Work order - Down to the final line, write out the material beneath exactly, without pictures.

Information shown -

========================

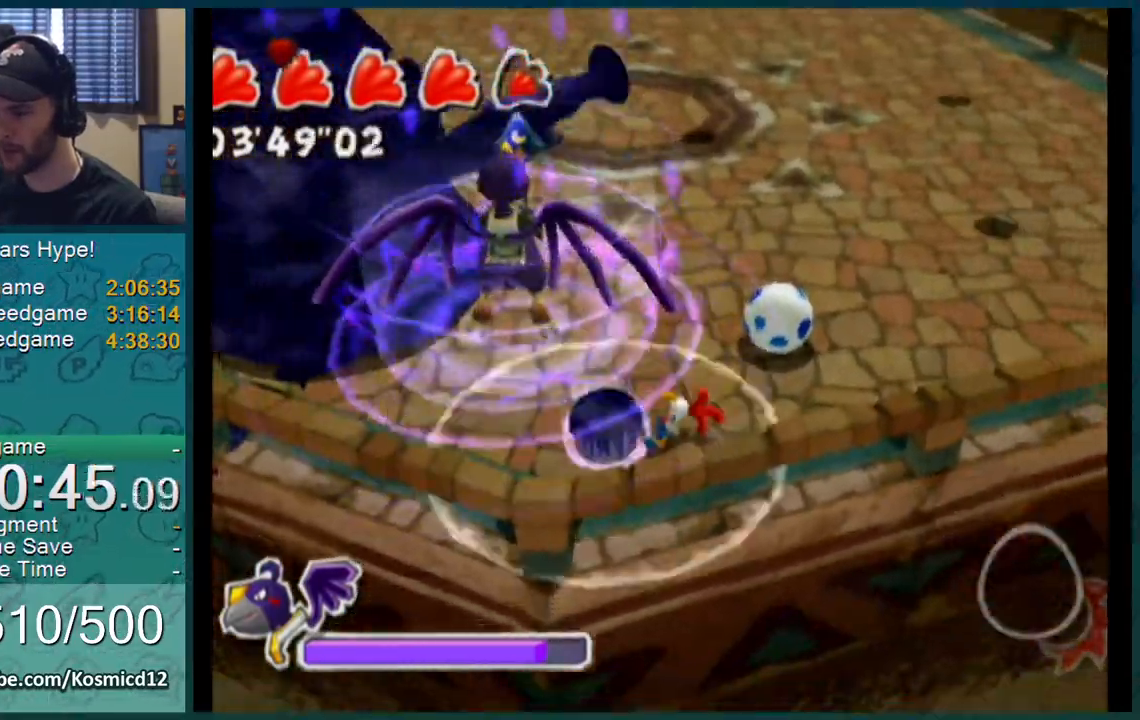
{"buttons": [], "left_stick": "left", "right_stick": "center", "events": [[166, "right_stick", "center"]]}
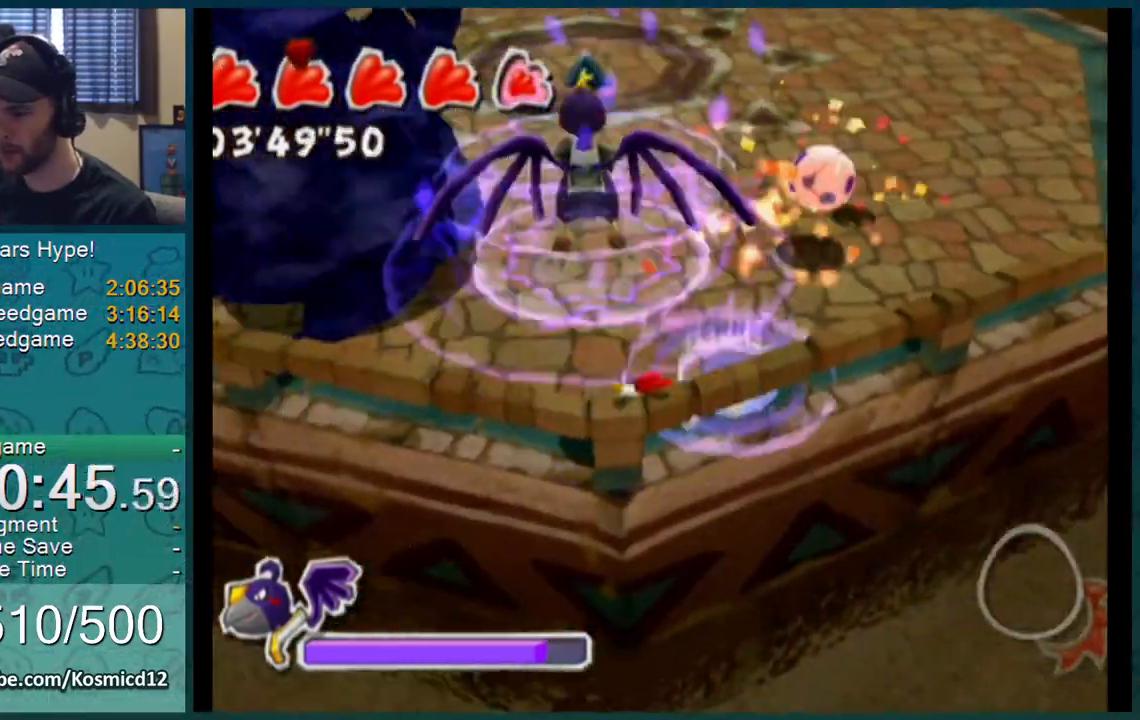
{"buttons": [], "left_stick": "center", "right_stick": "center", "events": [[134, "left_stick", "center"]]}
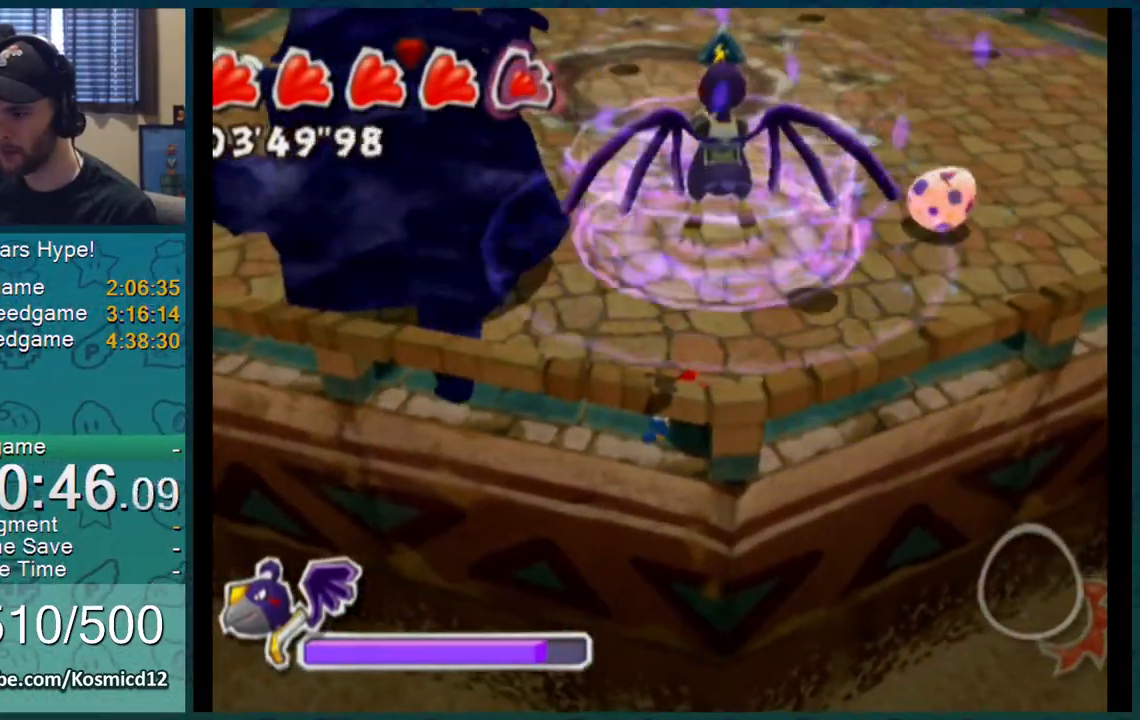
{"buttons": [], "left_stick": "center", "right_stick": "center", "events": []}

========================

Response area -
{"buttons": [], "left_stick": "left", "right_stick": "center", "events": [[166, "right_stick", "center"]]}
{"buttons": [], "left_stick": "center", "right_stick": "center", "events": [[134, "left_stick", "center"]]}
{"buttons": [], "left_stick": "center", "right_stick": "center", "events": []}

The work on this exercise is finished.